Writings on the wall codemonkeys. Better start thinking about a career now before its too late.
- each = earthHorp
- unfortunatley most web front end guys are design graduates...kingsteven
- I get that you're prodding, but if not — web design/dev is about a heckuva lot more than translating an image to HTMLdetritus
- ...well, outside of the occasional HTML mailer that might need to be done *ahem*detritus
- People have been saying this since DW came out, and when CMS software came out etc.ETM
"you don't have to worry about what the css code is for background color"...
... it's "background-color"
isn't dreamweaver meant to do this shit?
- Isn't Dreamweaver meant to do anything this program is advertised to do?CyBrainX
- Is dreamweaver able to do HTML 5 now? I think that Muse is supposed to act like InDesign and Dreamweaver had a baby, then Dreamweaver had to get a caesarean.Pumpkin_baby
- Then dreamweaver had a caesarean, and now they aren't sleeping in the same bed.Pumpkin_baby
Don't they own Dreamweaver now? Why create a second product line for the same purpose?

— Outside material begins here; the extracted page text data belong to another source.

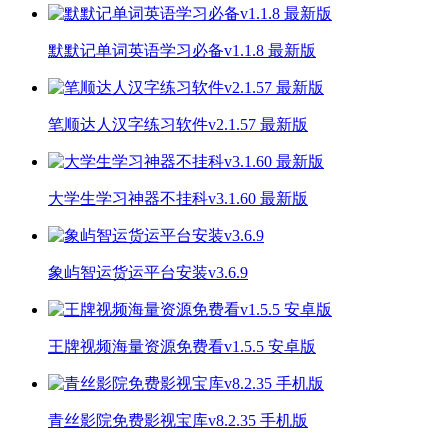
默默记单词英语学习必备v1.1.8 最新版
笔顺达人汉字练习软件v2.1.57 最新版
大学生学习神器不挂科v3.1.60 最新版
象屿智运货运平台安装v3.6.9
王牌视频海量资源免费看v1.5.5 安卓版
青丝影院免费影视宝库v8.2.35 手机版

This is like the cloud version of Contribute, isn't it?
since iam not a coder, this is what I was looking for to build simple and cool websites
we will need to crack the bitch up to bypass that month to month thingy.
This is more likely a test for a subscription pay model than the new software. It's obviously Dreamweaver. They want to see if we'll take the bait. I'd never pay a subscription for software. Sorry Adobe.
Anyone who calls a front-end developer a code monkey is not even clear on the job details. Front-end guys never use more than scripting and markup languages.
Not Responsive. Everything is fixed. Like an InDesign file.
This is almost as sweet as MS Word letting me make sweet sweet tables in my interwebs
This is a crock of shit
I've been chatting with the developers in my office here....the sentiment is pretty much what i've seen here. they looked at the code, chuckled a bit, and said they weren't terribly worried. However, all of them agreed it was a good idea. It'll provide a platform to whip together wireframes and mockups, walkthroughs etc a lot quicker, in some regards, than the methods we're currently using.....so we'll probably give it a shot on an upcoming project....
They keep making applications so that "non-designers" can build "attractive websites" without knowing "code." Dreamweaver, GoLive, WordPress, and a hundred others.
But the fact is, the hurdle to making an attractive website, is not really in knowing code, or in knowing the technical nuts-and-bolts of putting a site together. The hurdle is having some visual sensitivity and taste so that what you do make actually looks good.
It's like drawing: it's easy as pie to take care of the technical aspect. One gets a pencil, and makes some lines on paper. Every child can do it. But to do it well takes a lot of practice, thought, and application.
Same with playing piano: you just press the fucking buttons! What could be simpler? Well, hardly anyone applies themself enough to piano to learn a simple tune, let alone play something someone else would want to hear.
So again, it's trying to apply a technical solution when the problem is not, really, technical.